Common Errors and Fixes

AccessDeniedException: You don’t have access to the model Go to the Bedrock console, click “Model access” in the sidebar, and request access for the model family. Some models require EULA acceptance. Access grants can take a few minutes to propagate.

ValidationException: Malformed input request You are probably mixing up Converse format and invoke_model format. Converse content blocks are {"text": "..."}. If you accidentally pass {"type": "text", "text": "..."} to converse(), you will get this error.

ResourceNotFoundException: Could not resolve the foundation model Double-check your model ID string and region. Model IDs are exact – meta.llama3-1-70b-instruct-v1:0 is not the same as meta.llama3-70b-instruct-v1:0. The version suffix matters.
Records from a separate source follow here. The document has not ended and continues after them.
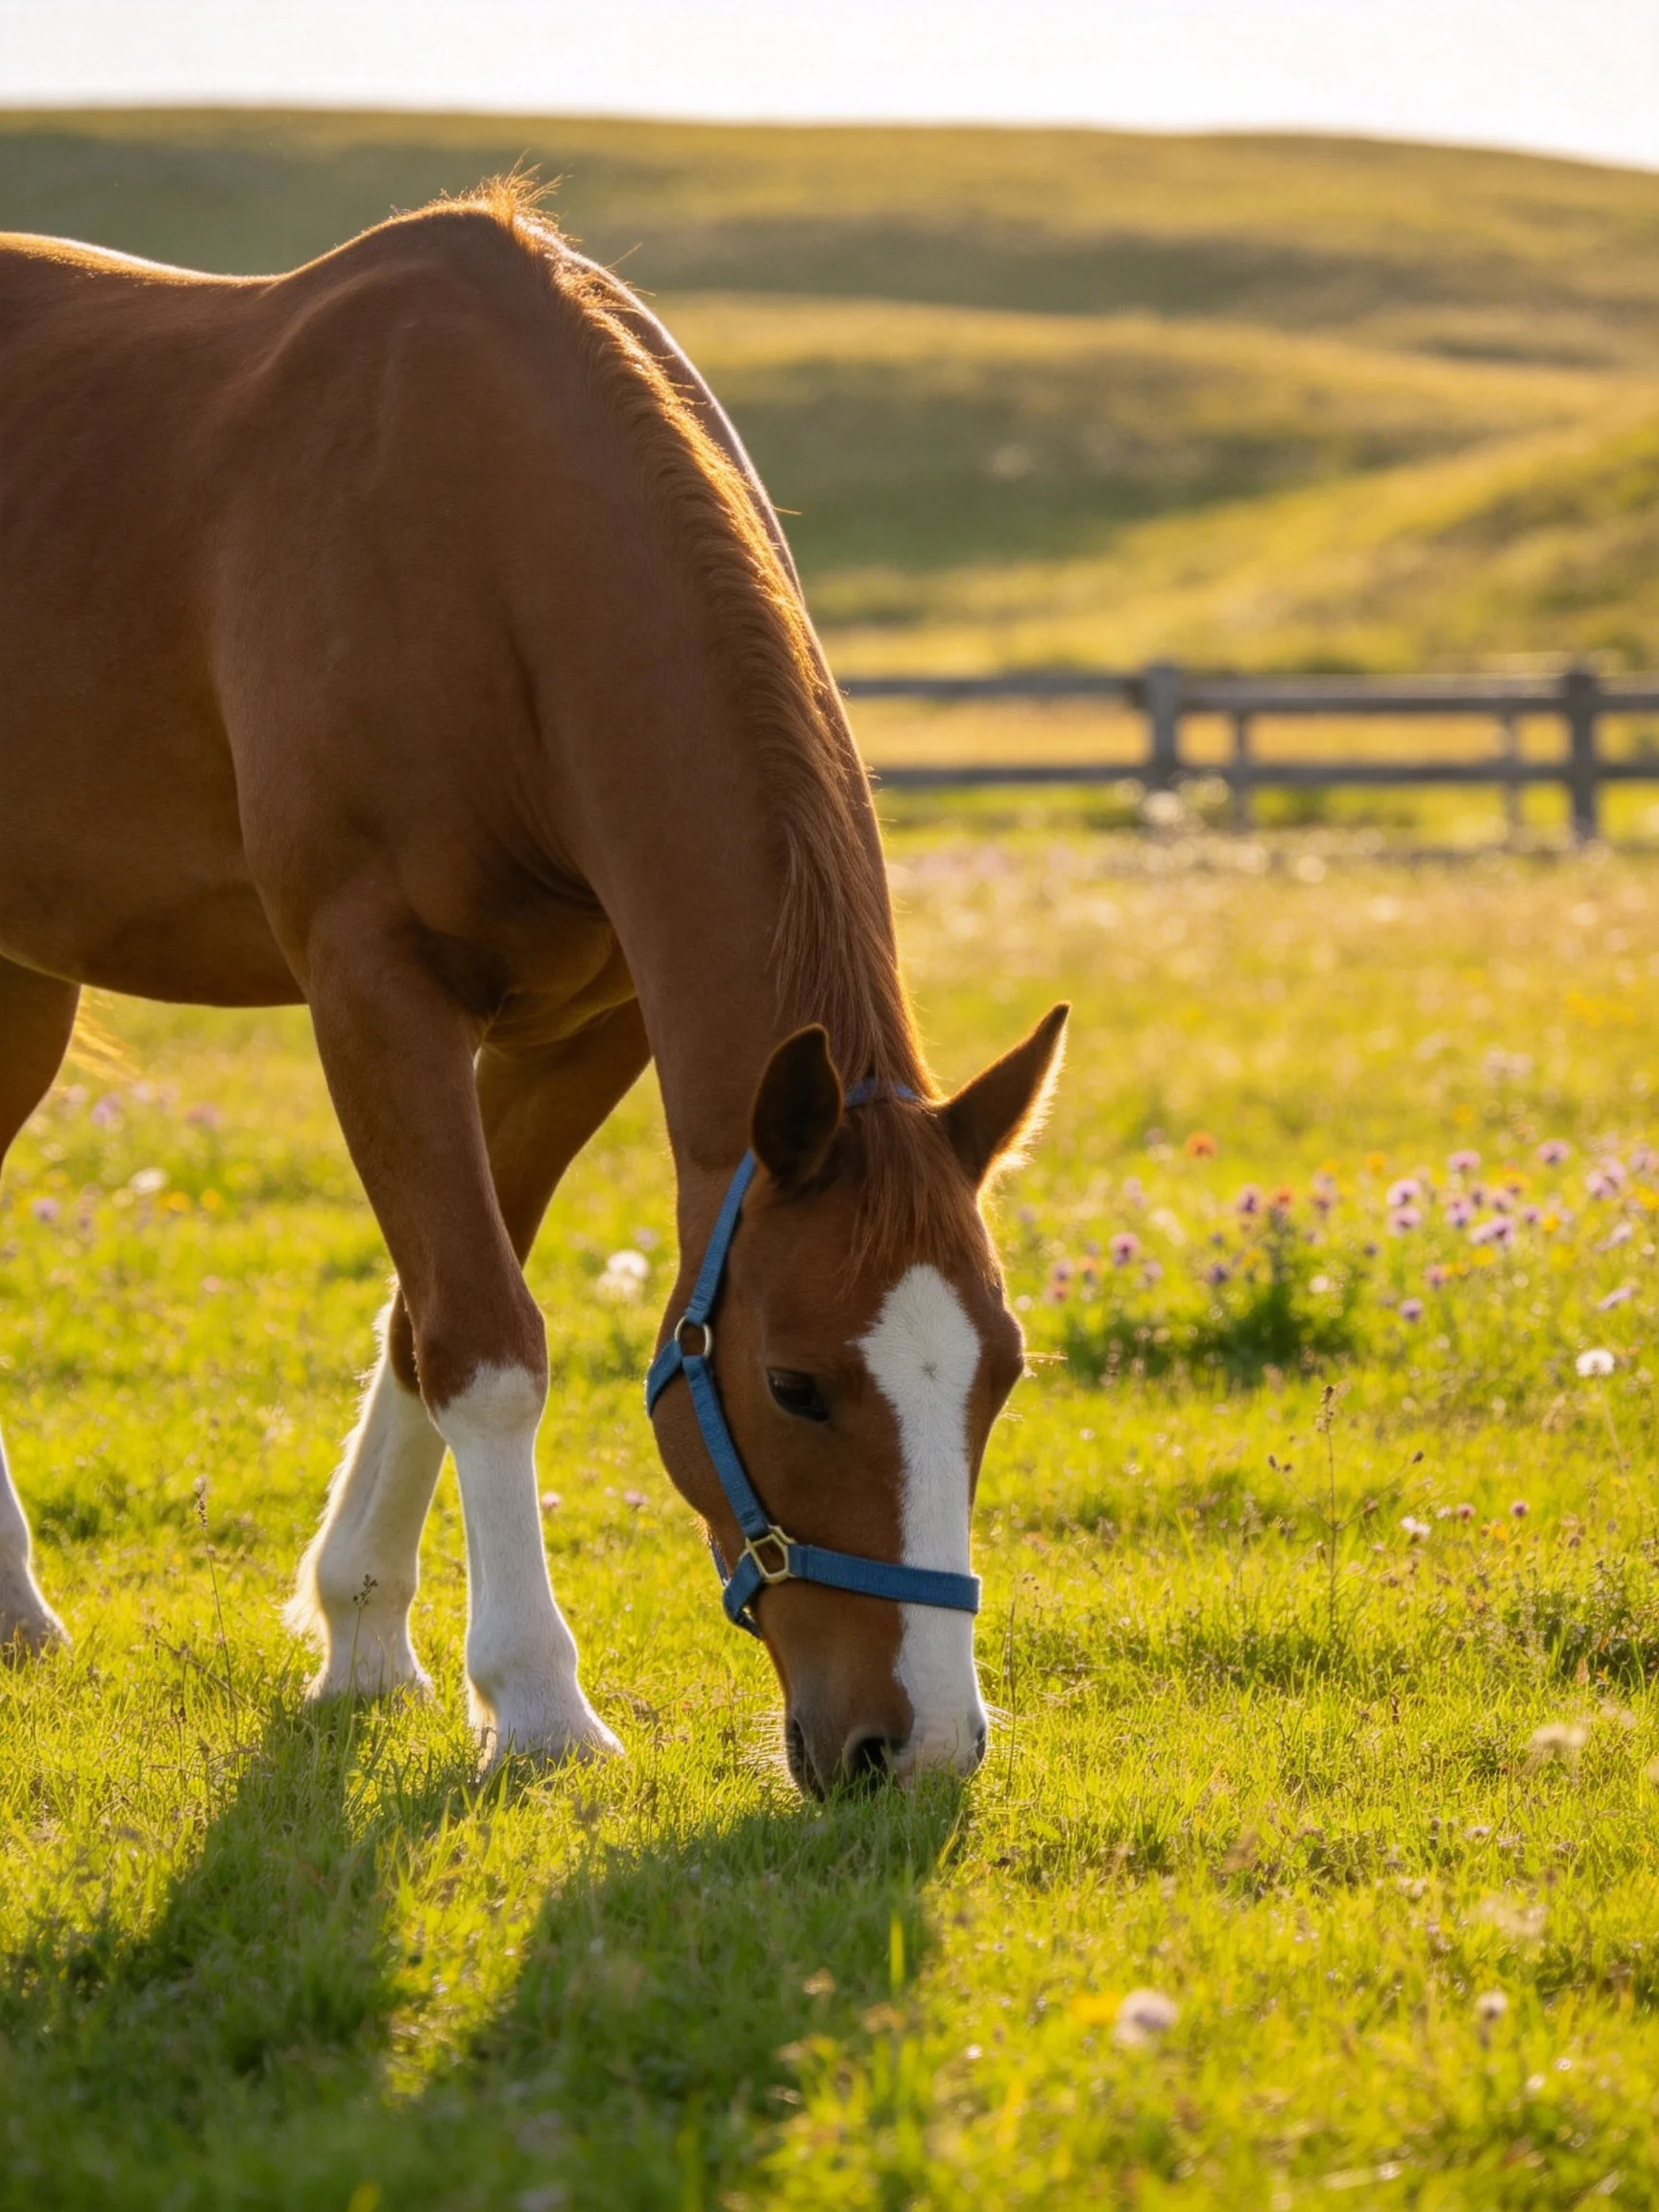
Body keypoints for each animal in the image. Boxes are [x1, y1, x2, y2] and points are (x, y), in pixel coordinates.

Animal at [0, 180, 1066, 1795]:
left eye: (997, 1374)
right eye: (796, 1383)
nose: (923, 1746)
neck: (487, 546)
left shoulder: (589, 1028)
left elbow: (420, 1313)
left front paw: (364, 1638)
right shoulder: (374, 989)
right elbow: (485, 1341)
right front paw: (539, 1702)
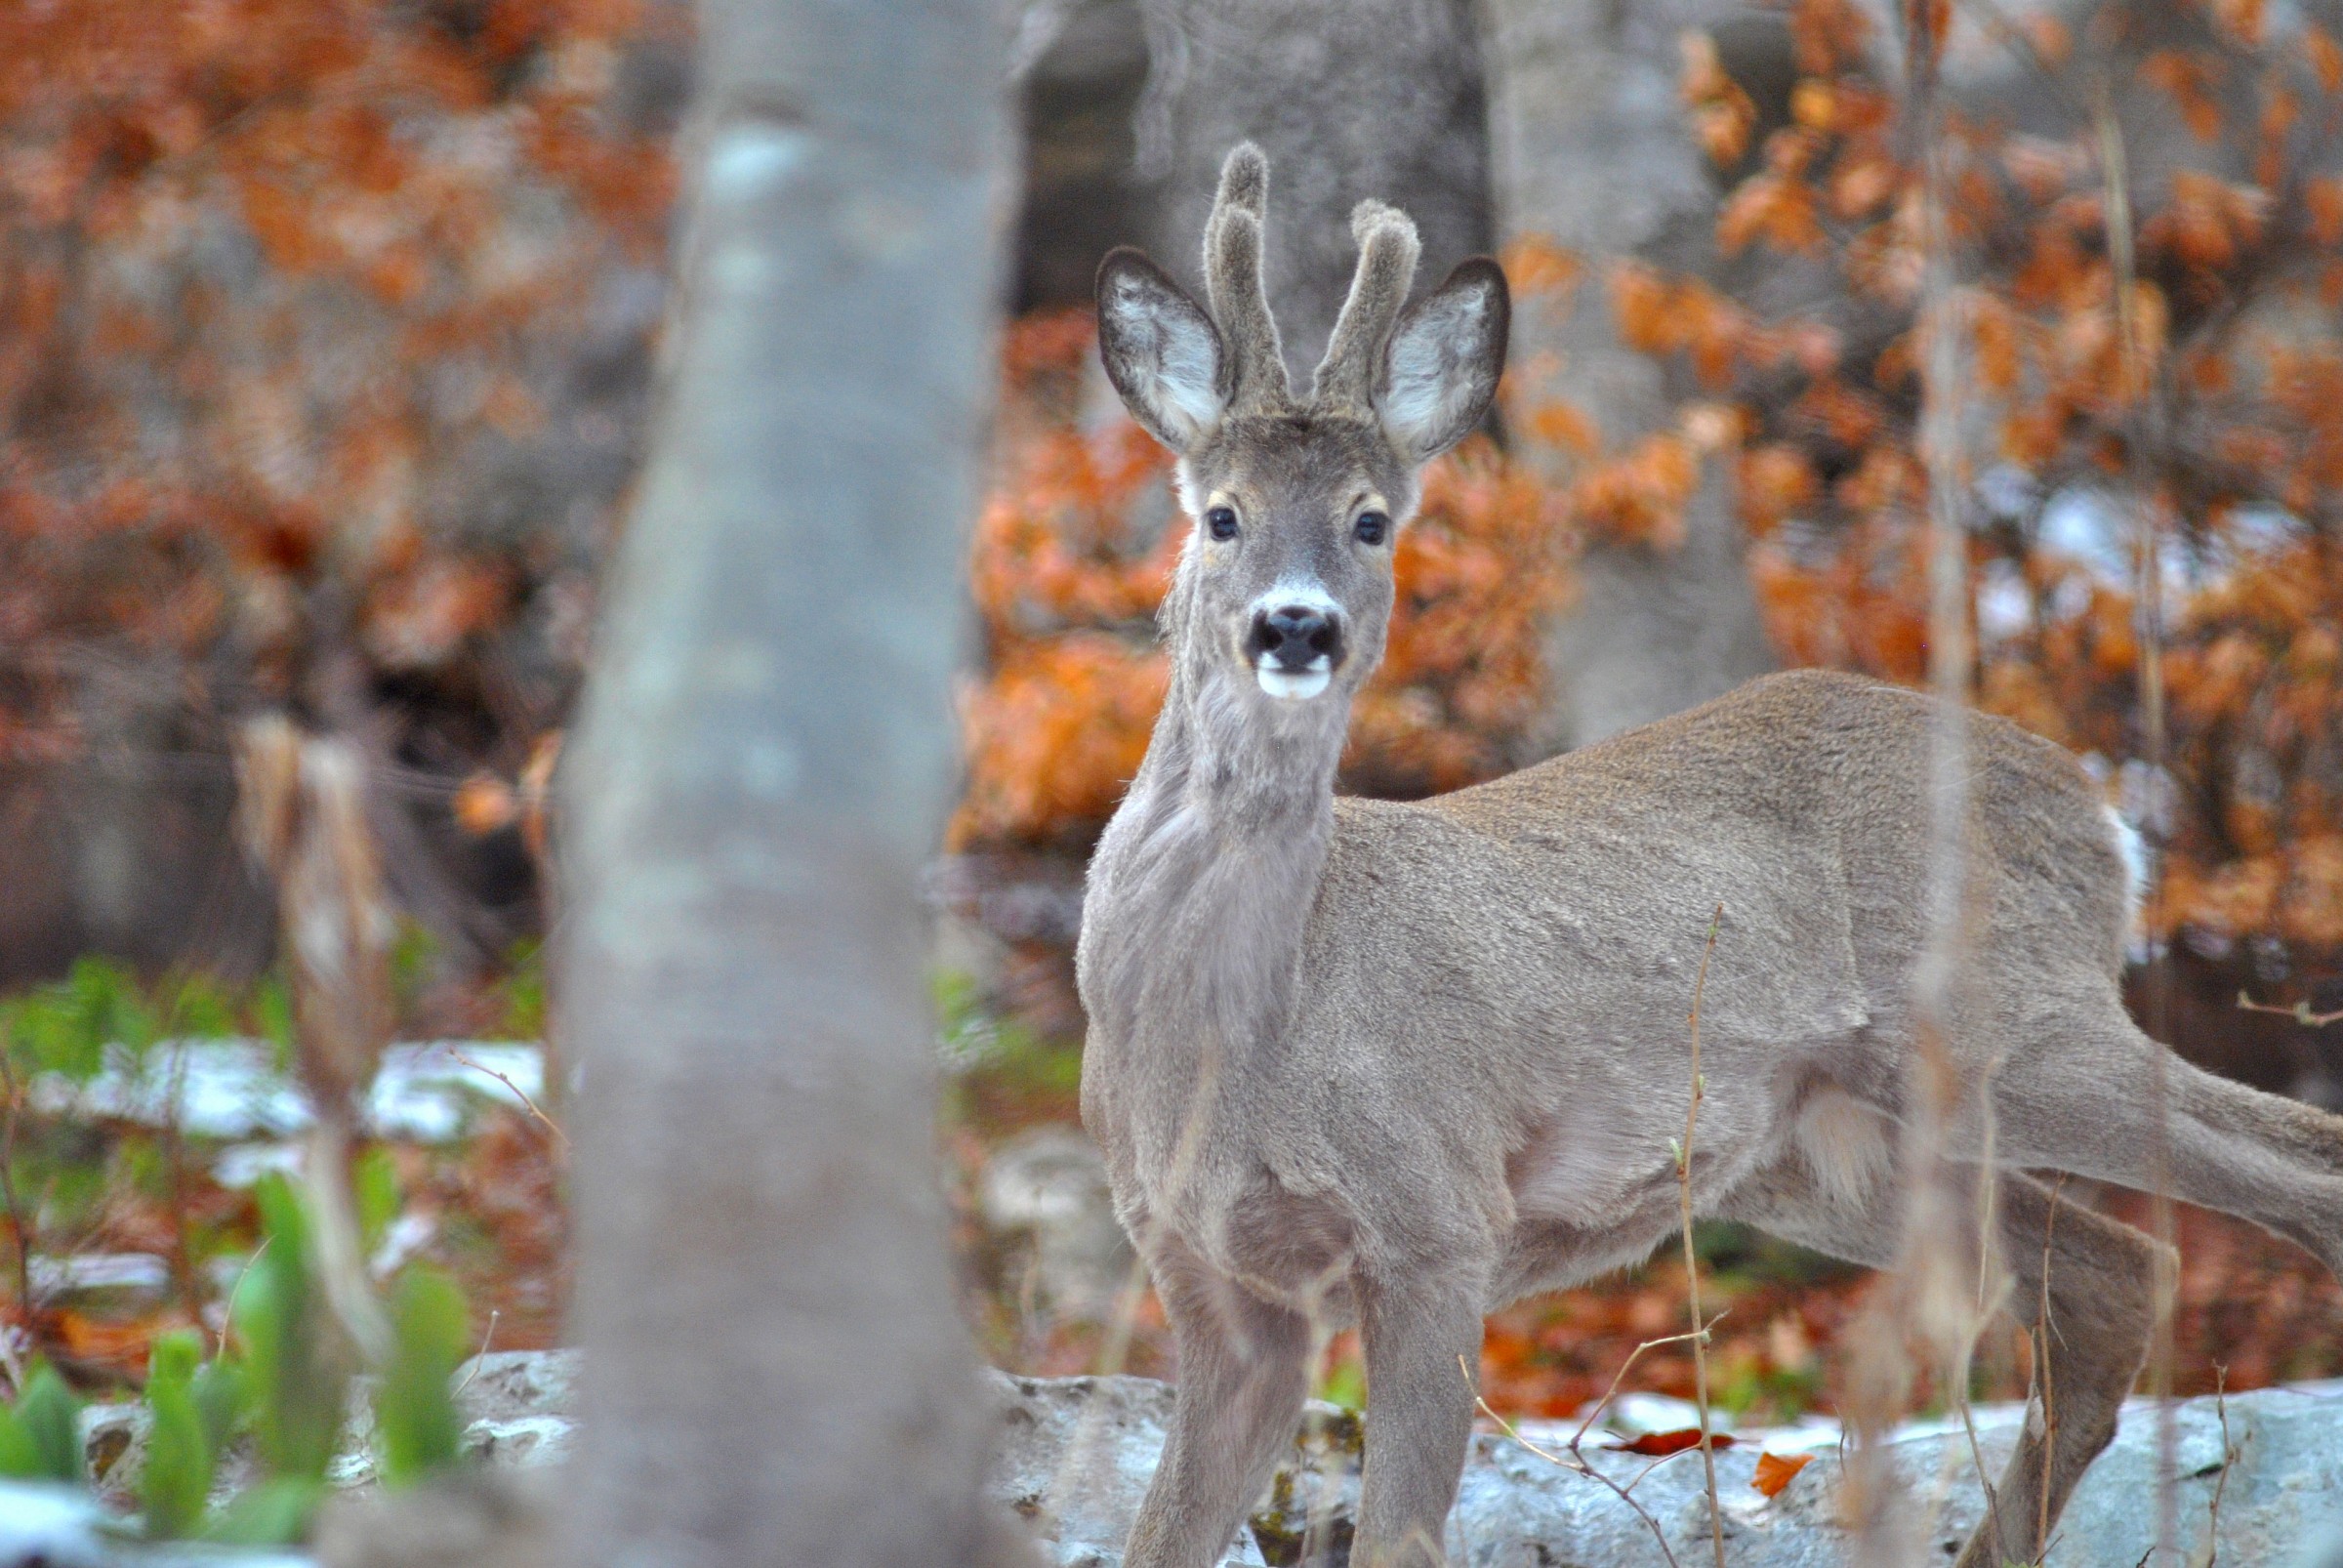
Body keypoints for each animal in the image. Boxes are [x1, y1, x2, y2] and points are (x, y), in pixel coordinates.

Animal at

ThrottlingException: Rate exceeded Bedrock applies per-model, per-account rate limits. Request a quota increase through AWS Service Quotas, or implement exponential backoff:

1
2
3
4
5
6
7
from botocore.config import Config

config = Config(
    retries={"max_attempts": 5, "mode": "adaptive"},
    read_timeout=300,
)
client = boto3.client("bedrock-runtime", region_name="us-east-1", config=config)

The adaptive retry mode handles throttling with exponential backoff automatically. For production workloads with predictable volume, look into Bedrock provisioned throughput.

Tool use returning unexpected stop reason If you send tools in toolConfig but the model responds with stopReason: "end_turn" instead of "tool_use", it means the model decided it could answer without calling the tool. Always handle both stop reasons in your code.